Castro last week became the latest Democratic candidate to end a White House bid. There are now 14 candidates vying to take on President Donald Trump in November 2020.
Castro’s endorsement of Warren comes as the U.S. senator from Massachusetts is entering the final critical weeks before the nominating contests kick off on Feb. 3 in Iowa. He could become a high-profile campaigner on Warren’s behalf as the contest moves on to states such as Nevada, the first with a sizable bloc of Hispanic voters.
“Elizabeth and I share a vision of America where everyone counts. An America where people - not the wealthy or well-connected - are put first.
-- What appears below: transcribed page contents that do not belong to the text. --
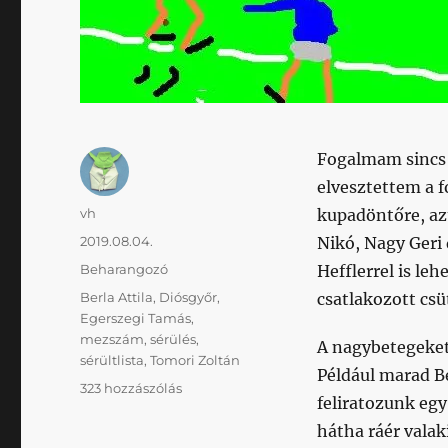
Fogalmam sincs h
elvesztettem a f
Szerző
vh
kupadöntőre, az
Közzétéve
2019.08.04.
Nikó, Nagy Geri
Kategória
Beharangozó
Hefflerrel is le
Címke
Berla Attila
,
Diósgyőr
,
csatlakozott csü
Egerszegi Tamás
,
mezszám
,
sérülés
,
A nagybetegeket 
sérültlista
,
Tomori Zoltán
Például marad Be
A
323 hozzászólás
feliratozunk eg
vége
úgyis
hátha ráér valaki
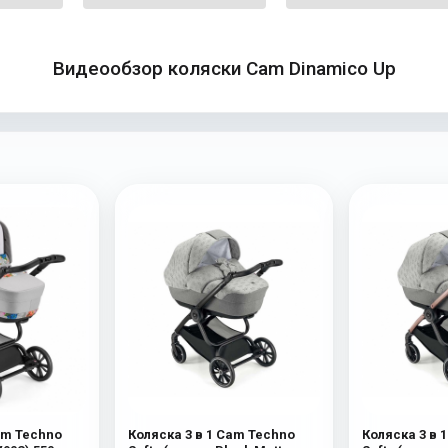
Видеообзор коляски Cam Dinamico Up
am Techno
Коляска 3 в 1 Cam Techno
Коляска 3 в 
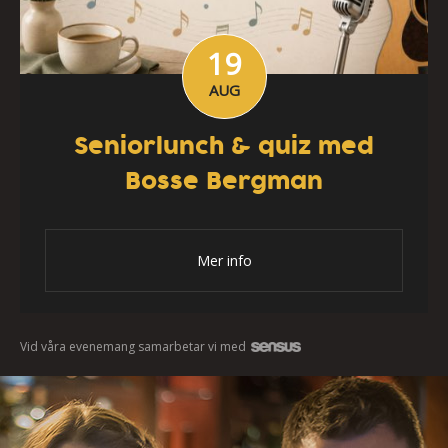
19
AUG
Seniorlunch & quiz med
Bosse Bergman
Mer info
Vid våra evenemang samarbetar vi med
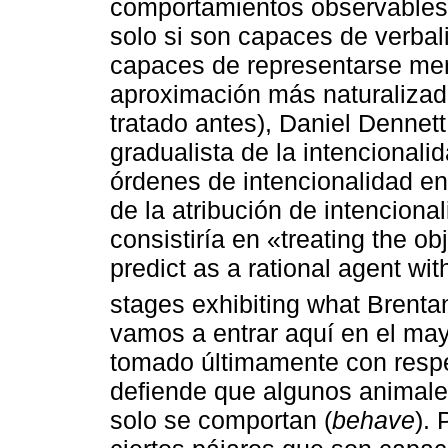
comportamientos observables
solo si son capaces de verbal
capaces de representarse me
aproximación más naturalizada
tratado antes), Daniel Dennett
gradualista de la intencionali
órdenes de intencionalidad en
de la atribución de intenciona
consistiría en «treating the o
predict as a rational agent wi
stages exhibiting what Brentan
vamos a entrar aquí en el ma
tomado últimamente con respec
defiende que algunos animale
solo se comportan (
behave
).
I’m proud to join her in the fight for big, structural change,” Castro wrote on Twitter.
Castro, 45, will make his debut with Warren at an event in Brooklyn, New York on Tuesday.
When Castro left the 2020 race, the former mayor of San Antonio, Texas, and former Housing Department chief during the Obama administration said in a video message to supporters that he had “determined that it simply isn’t our time.”
Though Warren, 70, remains in the top tier of contenders, she trails former Vice President Joe Biden and fellow U.S. Senator Bernie Sanders of Vermont in national opinion polls. Her fundraising also dipped in the final quarter of 2019, when she brought in millions less than Sanders and Pete Buttigieg, the former mayor of South Bend, Indiana.
In a video Castro posted along with his endorsement announcement, he and Warren discuss the 2020 race over tea in her kitchen. “You did so many things in this campaign, and it continues to matter,” Warren told him.